AMÉRICAS

Las tortugas gigantes de Galápagos celebran 50 años de un regreso triunfal

Hace cincuenta años, la tortuga gigante de Galápagos era una leyenda en vías de extinción. Hoy, el archipiélago celebra el regreso de cerca de 9.500 de estos lentos “bulldozers ecológicos”, prueba de que la ciencia paciente, el optimismo obstinado y algunos reptiles famosos pueden torcer la historia hacia la abundancia.

Del borde del olvido a los corrales de cría

Cuando los guardaparques inspeccionaron Pinzón y Española por primera vez a principios de la década de 1960, encontraron una escena digna de una advertencia: nidos vacíos, matorrales mordidos por cabras y menos de cuarenta tortugas gigantes entre las dos islas.
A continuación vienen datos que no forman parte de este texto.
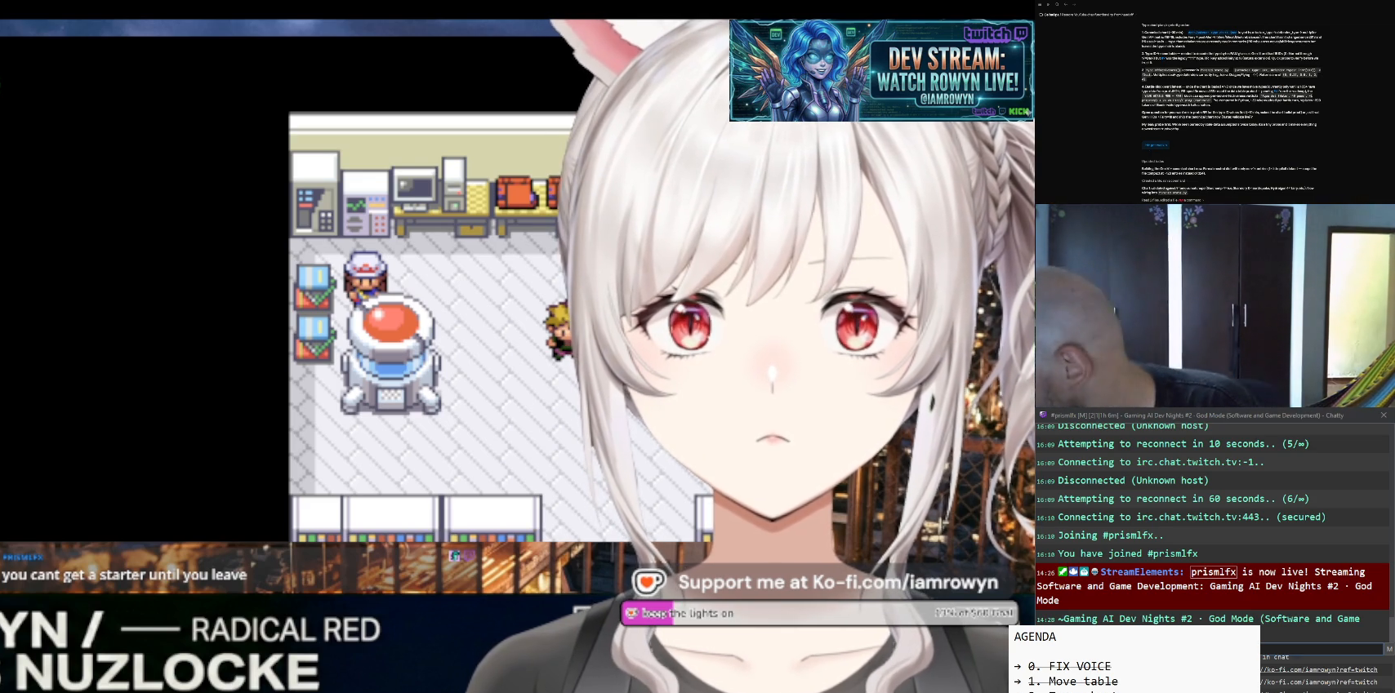
{"buttons": ["DPAD_DOWN"], "events": []}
Piratas y balleneros se habían llevado miles un siglo antes—barriles vivientes de carne que no necesitaban agua—mientras que ratas y cerdos devoraban los huevos que quedaban atrás. Los archivos del Parque Nacional Galápagos (PNG) y de la Fundación Charles Darwin mostraban cifras desesperantes: en Española quedaban trece adultos; en Pinzón, veintidós.

Así que el PNG apostó por una idea desesperada. Los guardaparques recolectaron huevos, los incubaron en aparatos improvisados y criaron las crías tras mallas metálicas hasta que sus caparazones fueron demasiado grandes para las mandíbulas de una rata. Las primeras liberaciones se sintieron como lanzar monedas al Pacífico: juveniles de dos años tambaleándose entre las rocas de lava hacia cactus desconocidos. Pero esas monedas seguían cayendo cara, y el ciclo—recolectar, criar, liberar—se volvió rutina. Relatos académicos en Conservation Biology atribuyen el éxito actual a ese ritmo constante.

Cuando el programa cumplió veinte años, decenas de juveniles caminaban por paisajes que su especie no había pisado en generaciones. A los cincuenta, el conteo llega a 9.492 tortugas repatriadas—prueba de que a veces las apuestas a largo plazo dan frutos.

Diego, la celebridad reacia

Toda epopeya necesita un rostro; en la salvación de las tortugas, fue Diego. Nacido en Española y enviado al Zoológico de San Diego en los años treinta, pasó cuarenta años encantando a los visitantes antes de que los expertos en genética descubrieran que aquel viejo soltero debía regresar a casa. Volvió a Galápagos en 1976 y empezó a trabajar con fervor misionero. Los cuidadores del PNG le atribuyen más de 800 descendientes, una estadística que lo catapultó a los titulares y a las notas a pie de página académicas.

Cuando el parque dio por concluida la fase de cría en cautiverio en Española en 2020, el personal observó a Diego alejarse hacia el interior polvoriento de la isla y desaparecer entre sus tataranietos. “Se sintió como una procesión real”, dijo la guardaparque María Cañizares a EFE. “Nos dejó una dinastía.” Medios internacionales publicaron despedidas alegres—una prueba de que las victorias en conservación aún pueden hacerse espacio entre las noticias más sombrías.

EFE/ Fernando Gimeno

Tortugas como terraformadoras

Las cifras por sí solas no capturan toda la magia. Ecólogos que escriben en Proceedings of the Royal Society B describen a las tortugas gigantes como “ingenieras clave”. Cada una de estas lentas pastoras arrasa con la maleza densa, pisa los brotes y dispersa semillas en paquetes bien fertilizados a kilómetros de la planta madre. Donde vuelven las tortugas, los matorrales espinosos dan paso a praderas salpicadas, los bosques de cactus suben por las laderas y los pinzones encuentran nuevos sitios para alimentarse. “Un solo adulto puede dispersar cientos de especies de plantas en un año”, señala el botánico Jorge Carrión, de la Fundación Darwin. “Si los quitas, la isla empieza a respirar distinto.”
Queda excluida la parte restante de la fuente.